AL: Yes. And another character. He is described this way. I'm not sure that I understand this phrase. It sounds like something out of a novel by Jules Verne. Is there some special significance behind it?

HM: No. Grent Wayl is like the protagonist in Impressions of Africa. He's like the people in the novels of Raymond Roussel generally. He's like Roussel himself. Roussel as a writer was really an amateur. He was an amateur in other fields. I don't understand the question. The opening of The Conversions  is a very loaded sentence. There isn't an explanation. There's no hidden meaning.

AL: I thought that there was a problem here, that this phrase was some known designation of the past.

HM: It's sort of like a 19th century figure. There's nothing realistic about it, in The Conversions

AL: The Way Home  is a book published by The Grenfell Press (Leslie Miller). You collaborated on this book with the artist, Trevor Winkfield. Your short story is there next to photoengravings by Winkfield. More and more recently I have seen these editions coming out with artists and writers collaborating.

HM: They have been doing this for a long time. It's become profitable now. Speculators have now entered the market, so there is a market for it. More than there was at one time, thirty years ago. Then, even poets like John Ashbery, Kenneth Koch, and Frank O'Hara were doing books with painters.

AL: What is an average day like for you now?

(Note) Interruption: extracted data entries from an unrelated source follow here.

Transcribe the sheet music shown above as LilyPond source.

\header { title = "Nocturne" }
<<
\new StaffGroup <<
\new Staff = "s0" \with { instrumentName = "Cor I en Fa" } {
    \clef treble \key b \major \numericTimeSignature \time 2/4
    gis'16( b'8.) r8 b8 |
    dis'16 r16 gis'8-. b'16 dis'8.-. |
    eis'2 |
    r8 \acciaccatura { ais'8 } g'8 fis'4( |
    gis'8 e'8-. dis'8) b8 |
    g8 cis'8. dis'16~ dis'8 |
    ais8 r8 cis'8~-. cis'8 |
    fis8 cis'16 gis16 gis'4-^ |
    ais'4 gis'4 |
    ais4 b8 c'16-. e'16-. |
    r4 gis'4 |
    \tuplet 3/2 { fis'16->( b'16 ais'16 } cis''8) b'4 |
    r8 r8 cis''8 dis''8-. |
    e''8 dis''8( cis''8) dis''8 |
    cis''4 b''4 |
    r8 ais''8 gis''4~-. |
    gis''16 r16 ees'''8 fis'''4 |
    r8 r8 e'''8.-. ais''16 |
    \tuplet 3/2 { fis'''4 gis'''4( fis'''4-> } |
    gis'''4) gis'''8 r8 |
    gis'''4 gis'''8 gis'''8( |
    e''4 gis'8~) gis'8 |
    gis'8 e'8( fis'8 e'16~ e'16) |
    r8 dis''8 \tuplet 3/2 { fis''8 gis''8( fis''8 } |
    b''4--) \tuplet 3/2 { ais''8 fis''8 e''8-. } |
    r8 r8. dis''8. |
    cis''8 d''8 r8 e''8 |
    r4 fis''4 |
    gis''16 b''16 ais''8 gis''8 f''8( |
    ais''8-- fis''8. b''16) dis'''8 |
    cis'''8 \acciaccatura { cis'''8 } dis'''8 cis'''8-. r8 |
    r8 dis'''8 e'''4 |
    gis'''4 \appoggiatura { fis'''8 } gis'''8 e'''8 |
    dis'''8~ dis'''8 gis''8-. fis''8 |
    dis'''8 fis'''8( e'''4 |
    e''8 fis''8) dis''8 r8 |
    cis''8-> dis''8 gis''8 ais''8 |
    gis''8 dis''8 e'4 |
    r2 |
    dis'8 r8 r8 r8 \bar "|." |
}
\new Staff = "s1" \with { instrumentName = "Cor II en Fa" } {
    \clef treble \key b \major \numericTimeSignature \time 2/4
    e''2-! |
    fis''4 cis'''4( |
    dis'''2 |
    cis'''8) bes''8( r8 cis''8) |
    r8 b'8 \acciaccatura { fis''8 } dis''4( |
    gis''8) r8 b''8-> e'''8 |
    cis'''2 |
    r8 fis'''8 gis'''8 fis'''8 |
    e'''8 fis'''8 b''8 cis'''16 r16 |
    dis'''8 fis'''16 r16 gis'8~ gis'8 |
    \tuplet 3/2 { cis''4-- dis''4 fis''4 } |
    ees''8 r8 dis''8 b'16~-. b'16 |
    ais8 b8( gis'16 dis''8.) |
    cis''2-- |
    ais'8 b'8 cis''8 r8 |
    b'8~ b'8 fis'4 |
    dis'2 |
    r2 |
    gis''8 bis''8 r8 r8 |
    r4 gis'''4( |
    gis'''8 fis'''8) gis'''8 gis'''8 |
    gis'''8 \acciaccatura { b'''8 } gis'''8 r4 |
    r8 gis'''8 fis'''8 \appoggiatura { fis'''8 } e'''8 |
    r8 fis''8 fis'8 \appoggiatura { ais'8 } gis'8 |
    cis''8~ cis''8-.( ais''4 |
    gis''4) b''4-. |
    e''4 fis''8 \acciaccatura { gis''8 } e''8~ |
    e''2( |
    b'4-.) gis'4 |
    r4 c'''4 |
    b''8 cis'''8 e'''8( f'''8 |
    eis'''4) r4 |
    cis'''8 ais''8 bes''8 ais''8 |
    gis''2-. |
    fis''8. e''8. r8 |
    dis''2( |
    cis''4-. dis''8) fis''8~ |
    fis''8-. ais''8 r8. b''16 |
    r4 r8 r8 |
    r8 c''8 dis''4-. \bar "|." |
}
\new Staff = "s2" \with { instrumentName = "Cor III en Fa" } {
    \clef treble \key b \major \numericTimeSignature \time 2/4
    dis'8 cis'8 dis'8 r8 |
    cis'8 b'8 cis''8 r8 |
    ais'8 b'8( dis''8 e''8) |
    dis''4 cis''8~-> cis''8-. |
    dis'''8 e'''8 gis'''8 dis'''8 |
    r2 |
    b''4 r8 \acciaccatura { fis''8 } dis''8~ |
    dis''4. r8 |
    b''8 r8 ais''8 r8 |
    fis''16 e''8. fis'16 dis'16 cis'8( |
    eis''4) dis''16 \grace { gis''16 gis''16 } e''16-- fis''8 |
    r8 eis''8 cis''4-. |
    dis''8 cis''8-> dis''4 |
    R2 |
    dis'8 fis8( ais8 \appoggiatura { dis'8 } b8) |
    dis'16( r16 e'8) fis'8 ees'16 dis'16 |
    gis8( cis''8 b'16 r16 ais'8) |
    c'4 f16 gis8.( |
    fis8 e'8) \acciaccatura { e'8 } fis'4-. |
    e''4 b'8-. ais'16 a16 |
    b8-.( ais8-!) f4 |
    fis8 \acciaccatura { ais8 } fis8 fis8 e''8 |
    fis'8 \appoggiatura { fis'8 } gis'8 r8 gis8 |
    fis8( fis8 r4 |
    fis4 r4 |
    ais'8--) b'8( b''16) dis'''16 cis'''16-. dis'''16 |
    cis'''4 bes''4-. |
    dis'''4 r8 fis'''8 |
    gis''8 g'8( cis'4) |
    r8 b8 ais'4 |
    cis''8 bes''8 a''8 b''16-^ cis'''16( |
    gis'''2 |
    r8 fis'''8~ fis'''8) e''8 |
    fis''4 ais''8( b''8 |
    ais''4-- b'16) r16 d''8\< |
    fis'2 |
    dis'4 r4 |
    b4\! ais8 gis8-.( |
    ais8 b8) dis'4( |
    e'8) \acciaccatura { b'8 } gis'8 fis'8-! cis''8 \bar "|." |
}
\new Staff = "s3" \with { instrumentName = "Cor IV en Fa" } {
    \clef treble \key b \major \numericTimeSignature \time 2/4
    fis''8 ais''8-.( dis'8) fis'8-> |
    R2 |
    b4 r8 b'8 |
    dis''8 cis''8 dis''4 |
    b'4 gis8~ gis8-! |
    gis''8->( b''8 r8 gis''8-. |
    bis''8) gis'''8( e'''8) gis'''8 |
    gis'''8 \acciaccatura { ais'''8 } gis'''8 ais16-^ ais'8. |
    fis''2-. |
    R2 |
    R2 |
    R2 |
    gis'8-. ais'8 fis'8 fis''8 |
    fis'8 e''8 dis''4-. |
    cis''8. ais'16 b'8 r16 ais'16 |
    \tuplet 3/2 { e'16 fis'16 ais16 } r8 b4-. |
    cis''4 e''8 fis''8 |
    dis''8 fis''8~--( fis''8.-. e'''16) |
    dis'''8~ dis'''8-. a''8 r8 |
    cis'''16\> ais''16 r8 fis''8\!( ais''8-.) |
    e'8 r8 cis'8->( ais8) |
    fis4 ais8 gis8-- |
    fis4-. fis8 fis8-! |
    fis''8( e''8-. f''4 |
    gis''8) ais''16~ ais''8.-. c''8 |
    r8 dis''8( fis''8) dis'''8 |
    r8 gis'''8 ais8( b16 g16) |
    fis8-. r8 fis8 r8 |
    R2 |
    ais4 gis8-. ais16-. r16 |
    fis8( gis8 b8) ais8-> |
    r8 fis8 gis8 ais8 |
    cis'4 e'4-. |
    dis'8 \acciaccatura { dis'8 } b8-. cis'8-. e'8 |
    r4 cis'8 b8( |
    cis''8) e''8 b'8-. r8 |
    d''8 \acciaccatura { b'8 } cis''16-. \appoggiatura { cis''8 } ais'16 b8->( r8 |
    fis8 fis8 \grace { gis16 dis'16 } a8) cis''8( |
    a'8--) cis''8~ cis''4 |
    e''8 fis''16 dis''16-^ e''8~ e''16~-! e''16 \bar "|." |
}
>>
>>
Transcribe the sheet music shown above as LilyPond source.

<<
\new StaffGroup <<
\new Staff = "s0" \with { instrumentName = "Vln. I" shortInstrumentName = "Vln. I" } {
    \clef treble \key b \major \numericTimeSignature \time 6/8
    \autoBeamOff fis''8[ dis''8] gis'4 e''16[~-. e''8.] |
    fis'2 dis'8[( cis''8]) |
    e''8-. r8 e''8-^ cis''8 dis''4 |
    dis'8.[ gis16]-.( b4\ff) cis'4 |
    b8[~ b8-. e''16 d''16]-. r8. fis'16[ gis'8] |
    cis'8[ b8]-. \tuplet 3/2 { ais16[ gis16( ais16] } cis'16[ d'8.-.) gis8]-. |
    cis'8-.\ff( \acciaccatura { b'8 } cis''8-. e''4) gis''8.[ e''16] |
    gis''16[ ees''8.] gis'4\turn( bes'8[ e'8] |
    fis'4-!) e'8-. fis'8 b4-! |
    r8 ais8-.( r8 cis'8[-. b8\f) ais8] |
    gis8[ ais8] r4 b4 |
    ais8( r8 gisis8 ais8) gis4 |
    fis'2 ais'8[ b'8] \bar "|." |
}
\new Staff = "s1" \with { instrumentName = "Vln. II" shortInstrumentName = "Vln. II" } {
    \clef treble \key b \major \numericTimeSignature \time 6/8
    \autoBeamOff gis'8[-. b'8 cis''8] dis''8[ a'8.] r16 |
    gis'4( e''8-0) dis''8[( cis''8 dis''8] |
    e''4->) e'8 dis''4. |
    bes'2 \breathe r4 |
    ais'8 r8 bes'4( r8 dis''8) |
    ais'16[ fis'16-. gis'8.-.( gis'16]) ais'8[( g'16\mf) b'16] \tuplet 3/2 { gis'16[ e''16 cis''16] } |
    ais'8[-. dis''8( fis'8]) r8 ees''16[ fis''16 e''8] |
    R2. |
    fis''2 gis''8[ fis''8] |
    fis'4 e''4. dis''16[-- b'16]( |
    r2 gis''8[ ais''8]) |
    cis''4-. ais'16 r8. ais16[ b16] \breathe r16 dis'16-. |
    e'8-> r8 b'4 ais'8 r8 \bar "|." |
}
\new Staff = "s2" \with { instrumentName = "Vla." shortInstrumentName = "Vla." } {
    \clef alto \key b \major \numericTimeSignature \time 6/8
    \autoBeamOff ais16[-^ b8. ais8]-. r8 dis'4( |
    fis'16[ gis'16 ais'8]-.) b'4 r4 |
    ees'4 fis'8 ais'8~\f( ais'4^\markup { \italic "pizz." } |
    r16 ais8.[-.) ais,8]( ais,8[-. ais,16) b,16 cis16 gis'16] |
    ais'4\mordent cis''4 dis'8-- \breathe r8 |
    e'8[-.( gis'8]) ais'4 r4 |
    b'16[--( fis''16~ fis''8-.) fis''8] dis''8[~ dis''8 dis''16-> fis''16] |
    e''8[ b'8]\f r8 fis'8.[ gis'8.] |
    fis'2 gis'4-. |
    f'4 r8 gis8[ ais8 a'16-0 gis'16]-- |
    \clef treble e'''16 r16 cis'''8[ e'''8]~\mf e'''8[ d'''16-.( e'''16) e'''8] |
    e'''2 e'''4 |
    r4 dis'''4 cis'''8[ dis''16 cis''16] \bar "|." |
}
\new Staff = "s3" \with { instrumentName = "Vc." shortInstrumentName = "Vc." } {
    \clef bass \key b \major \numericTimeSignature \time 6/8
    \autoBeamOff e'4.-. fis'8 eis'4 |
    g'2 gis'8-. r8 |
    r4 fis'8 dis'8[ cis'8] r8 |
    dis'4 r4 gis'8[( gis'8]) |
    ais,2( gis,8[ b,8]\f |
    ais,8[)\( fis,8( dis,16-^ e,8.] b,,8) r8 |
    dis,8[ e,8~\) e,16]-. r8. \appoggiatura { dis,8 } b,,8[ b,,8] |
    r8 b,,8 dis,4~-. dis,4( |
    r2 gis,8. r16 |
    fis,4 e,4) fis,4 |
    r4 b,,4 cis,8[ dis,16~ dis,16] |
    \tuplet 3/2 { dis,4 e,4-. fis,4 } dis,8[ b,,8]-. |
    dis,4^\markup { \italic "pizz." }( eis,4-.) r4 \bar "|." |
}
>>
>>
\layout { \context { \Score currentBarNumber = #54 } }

HM: I get up around eight, and have breakfast. I usually read part of The Economist, or if I've finished that, I usually read part of a book of contemporary history. I work from about nine till one in the afternoon, till lunch. That is my goal. And after lunch, I may work again. There's usually a lot of things that arrive in the mail that need attending to. This week I've been spending an half an hour in the afternoon proofreading the copyedited text of a bunch of critical essays. There are things like that. I schedule myself, but I don't always keep to the schedule. That is the only way I get anything done. When the work is all done I usually play the piano for an hour. It's fun and games from then on. In Paris, I'm usually with my wife. We talk, read, or go out. It depends. It's the social part of the day. My days are pretty much alone, except for lunch with Marie.

AL: So you've been married to Marie Chaix, also a writer, for quite
a while now.

HM: For thirteen years.

AL: And she stays in Paris when you come to New York?

HM: She comes with me when she can, but she has a daughter who is still in high school.

AL: You have a new novel on the way?

HM: It's called The Journalist. Immeasurable Distances, a book of critical essays will come out in December 1991, published by The Lapis Press.